Work order:
The lines from the top of the material below through the line containing "X015983Y032092D01*" are to be printed exactly, with pictures omitted.

Input material:
===============

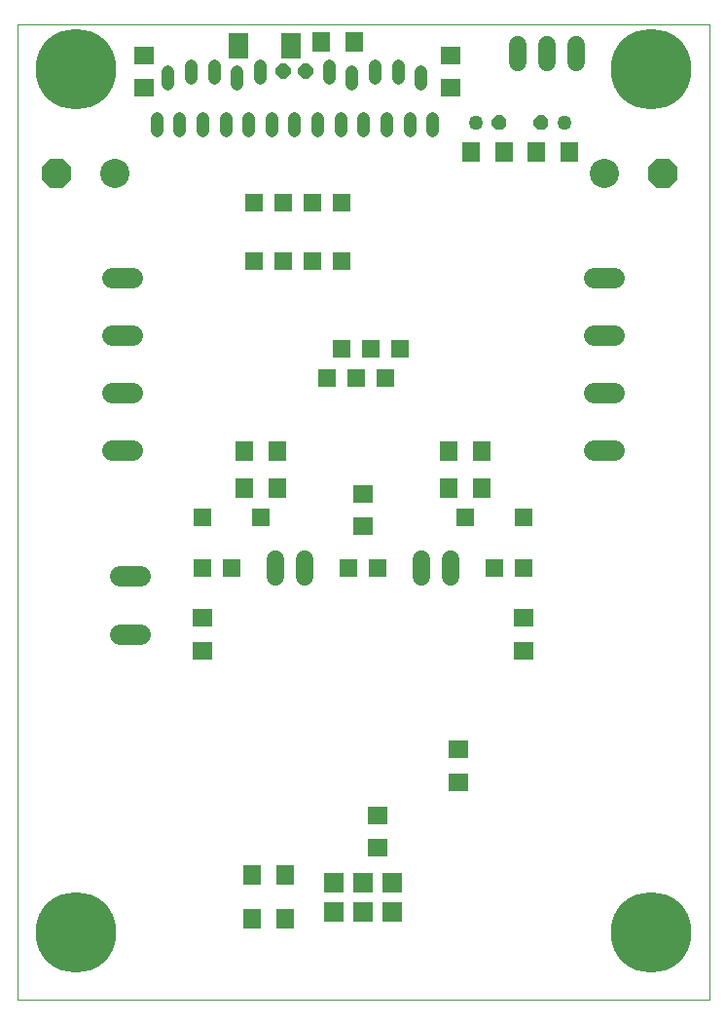
<source format=gbs>
G75*
%MOIN*%
%OFA0B0*%
%FSLAX24Y24*%
%IPPOS*%
%LPD*%
%AMOC8*
5,1,8,0,0,1.08239X$1,22.5*
%
%ADD10C,0.0000*%
%ADD11C,0.0433*%
%ADD12OC8,0.0512*%
%ADD13R,0.0591X0.0591*%
%ADD14R,0.0709X0.0866*%
%ADD15R,0.0630X0.0710*%
%ADD16R,0.0710X0.0630*%
%ADD17C,0.1000*%
%ADD18OC8,0.1000*%
%ADD19C,0.0600*%
%ADD20OC8,0.0500*%
%ADD21C,0.0500*%
%ADD22R,0.0689X0.0689*%
%ADD23C,0.0705*%
%ADD24C,0.2756*%
D10*
X007676Y000126D02*
X007676Y033501D01*
X031376Y033501D01*
X031376Y000126D01*
X007676Y000126D01*
D11*
X012440Y029868D02*
X012440Y030301D01*
X013227Y030301D02*
X013227Y029868D01*
X014014Y029868D02*
X014014Y030301D01*
X014802Y030301D02*
X014802Y029868D01*
X015589Y029868D02*
X015589Y030301D01*
X015195Y031443D02*
X015195Y031876D01*
X014408Y031659D02*
X014408Y032092D01*
X013621Y032092D02*
X013621Y031659D01*
X012833Y031876D02*
X012833Y031443D01*
X015983Y031659D02*
X015983Y032092D01*
X016377Y030301D02*
X016377Y029868D01*
X017164Y029868D02*
X017164Y030301D01*
X017951Y030301D02*
X017951Y029868D01*
X018739Y029868D02*
X018739Y030301D01*
X019132Y031443D02*
X019132Y031876D01*
X019920Y031659D02*
X019920Y032092D01*
X020707Y032092D02*
X020707Y031659D01*
X021495Y031876D02*
X021495Y031443D01*
X021888Y030301D02*
X021888Y029868D01*
X021101Y029868D02*
X021101Y030301D01*
X020314Y030301D02*
X020314Y029868D01*
X019526Y029868D02*
X019526Y030301D01*
X018345Y031659D02*
X018345Y032092D01*
D12*
X017558Y031876D03*
X016770Y031876D03*
D13*
X016776Y027376D03*
X015776Y027376D03*
X015776Y025376D03*
X016776Y025376D03*
X017776Y025376D03*
X018776Y025376D03*
X018776Y027376D03*
X017776Y027376D03*
X018776Y022376D03*
X018276Y021376D03*
X019276Y021376D03*
X019776Y022376D03*
X020276Y021376D03*
X020776Y022376D03*
X023026Y016626D03*
X024026Y014876D03*
X025026Y014876D03*
X025026Y016626D03*
X020026Y014876D03*
X019026Y014876D03*
X016026Y016626D03*
X015026Y014876D03*
X014026Y014876D03*
X014026Y016626D03*
D14*
X015237Y032751D03*
X017065Y032751D03*
D15*
X018091Y032876D03*
X019211Y032876D03*
X023216Y029126D03*
X024336Y029126D03*
X025466Y029126D03*
X026586Y029126D03*
X023586Y018876D03*
X022466Y018876D03*
X022466Y017626D03*
X023586Y017626D03*
X016586Y017626D03*
X016586Y018876D03*
X015466Y018876D03*
X015466Y017626D03*
X015716Y004376D03*
X016836Y004376D03*
X016836Y002876D03*
X015716Y002876D03*
D16*
X020026Y005316D03*
X020026Y006435D03*
X022776Y007566D03*
X022776Y008685D03*
X025026Y012066D03*
X025026Y013185D03*
X019526Y016316D03*
X019526Y017435D03*
X014026Y013185D03*
X014026Y012066D03*
X012026Y031316D03*
X012026Y032435D03*
X022526Y032435D03*
X022526Y031316D03*
D17*
X027776Y028376D03*
X011026Y028376D03*
D18*
X009026Y028376D03*
X029776Y028376D03*
D19*
X026825Y032201D02*
X026825Y032801D01*
X025825Y032801D02*
X025825Y032201D01*
X024825Y032201D02*
X024825Y032801D01*
X022526Y015176D02*
X022526Y014576D01*
X021526Y014576D02*
X021526Y015176D01*
X017526Y015176D02*
X017526Y014576D01*
X016526Y014576D02*
X016526Y015176D01*
D20*
X024176Y030126D03*
X025626Y030126D03*
D21*
X026426Y030126D03*
X023376Y030126D03*
D22*
X020526Y004126D03*
X020526Y003126D03*
X019526Y003126D03*
X019526Y004126D03*
X018526Y004126D03*
X018526Y003126D03*
D23*
X011879Y012641D02*
X011174Y012641D01*
X011174Y014610D02*
X011879Y014610D01*
X011629Y018923D02*
X010924Y018923D01*
X010924Y020891D02*
X011629Y020891D01*
X011629Y022860D02*
X010924Y022860D01*
X010924Y024828D02*
X011629Y024828D01*
X027424Y024828D02*
X028129Y024828D01*
X028129Y022860D02*
X027424Y022860D01*
X027424Y020891D02*
X028129Y020891D01*
X028129Y018923D02*
X027424Y018923D01*
D24*
X029369Y031968D03*
X009684Y031968D03*
X009684Y002409D03*
X029369Y002409D03*
M02*

</source>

===============

Finished task:
<source format=gbs>
G75*
%MOIN*%
%OFA0B0*%
%FSLAX24Y24*%
%IPPOS*%
%LPD*%
%AMOC8*
5,1,8,0,0,1.08239X$1,22.5*
%
%ADD10C,0.0000*%
%ADD11C,0.0433*%
%ADD12OC8,0.0512*%
%ADD13R,0.0591X0.0591*%
%ADD14R,0.0709X0.0866*%
%ADD15R,0.0630X0.0710*%
%ADD16R,0.0710X0.0630*%
%ADD17C,0.1000*%
%ADD18OC8,0.1000*%
%ADD19C,0.0600*%
%ADD20OC8,0.0500*%
%ADD21C,0.0500*%
%ADD22R,0.0689X0.0689*%
%ADD23C,0.0705*%
%ADD24C,0.2756*%
D10*
X007676Y000126D02*
X007676Y033501D01*
X031376Y033501D01*
X031376Y000126D01*
X007676Y000126D01*
D11*
X012440Y029868D02*
X012440Y030301D01*
X013227Y030301D02*
X013227Y029868D01*
X014014Y029868D02*
X014014Y030301D01*
X014802Y030301D02*
X014802Y029868D01*
X015589Y029868D02*
X015589Y030301D01*
X015195Y031443D02*
X015195Y031876D01*
X014408Y031659D02*
X014408Y032092D01*
X013621Y032092D02*
X013621Y031659D01*
X012833Y031876D02*
X012833Y031443D01*
X015983Y031659D02*
X015983Y032092D01*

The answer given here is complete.